ASSIGNMENT> Your answer should be the lines below from the one holding "middle tip: (499, 386)" through the one holding "index dip: (552, 348)", copied exactly and with nothing else.

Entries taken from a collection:
++++++++++++++++++++

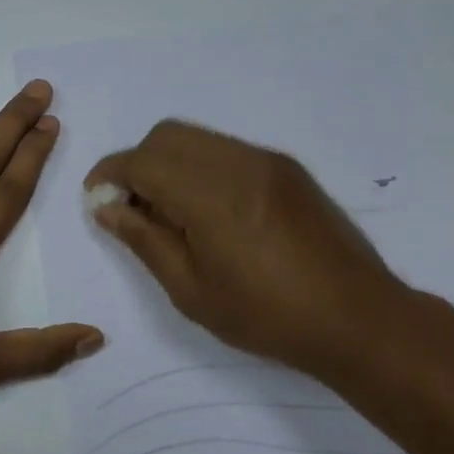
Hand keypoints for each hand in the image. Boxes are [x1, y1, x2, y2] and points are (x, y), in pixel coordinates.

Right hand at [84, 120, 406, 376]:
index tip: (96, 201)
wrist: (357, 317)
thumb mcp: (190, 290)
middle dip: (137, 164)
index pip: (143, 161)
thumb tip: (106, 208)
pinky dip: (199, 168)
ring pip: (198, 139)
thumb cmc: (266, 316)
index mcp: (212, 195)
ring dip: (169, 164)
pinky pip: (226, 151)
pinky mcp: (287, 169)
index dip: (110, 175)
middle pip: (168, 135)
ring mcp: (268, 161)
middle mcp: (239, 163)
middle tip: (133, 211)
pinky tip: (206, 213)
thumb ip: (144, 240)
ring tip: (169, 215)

++++++++++++++++++++

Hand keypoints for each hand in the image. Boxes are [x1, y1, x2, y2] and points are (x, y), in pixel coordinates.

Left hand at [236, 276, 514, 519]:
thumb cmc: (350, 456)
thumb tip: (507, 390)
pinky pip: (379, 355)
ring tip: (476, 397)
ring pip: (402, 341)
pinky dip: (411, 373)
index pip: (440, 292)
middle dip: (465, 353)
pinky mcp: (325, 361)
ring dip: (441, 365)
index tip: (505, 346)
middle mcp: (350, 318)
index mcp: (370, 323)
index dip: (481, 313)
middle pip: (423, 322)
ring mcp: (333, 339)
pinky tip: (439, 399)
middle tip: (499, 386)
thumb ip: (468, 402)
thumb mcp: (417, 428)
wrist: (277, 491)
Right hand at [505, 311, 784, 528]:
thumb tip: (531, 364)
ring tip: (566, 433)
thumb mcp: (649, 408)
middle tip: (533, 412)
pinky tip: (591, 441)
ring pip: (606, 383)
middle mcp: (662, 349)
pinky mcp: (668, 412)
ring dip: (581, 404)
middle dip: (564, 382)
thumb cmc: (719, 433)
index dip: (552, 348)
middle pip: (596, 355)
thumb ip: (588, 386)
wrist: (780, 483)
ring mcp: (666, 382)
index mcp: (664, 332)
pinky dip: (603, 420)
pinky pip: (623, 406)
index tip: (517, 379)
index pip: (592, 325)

++++++++++++++++++++

WRITTEN ANSWER>
middle tip: (499, 386)
thumb ip: (468, 402)
thumb mcp: (417, 428)
wrist: (277, 491)
Right hand at [505, 311, 784, 528]:
thumb tip: (531, 364)
ring tip: (566, 433)
thumb mcp: (649, 408)
middle tip: (533, 412)
pinky tip: (591, 441)
ring pip: (606, 383)
middle mcp: (662, 349)
pinky mcp: (668, 412)
ring dip: (581, 404)
middle dip: (564, 382)
thumb cmc: (719, 433)
index dip: (552, 348)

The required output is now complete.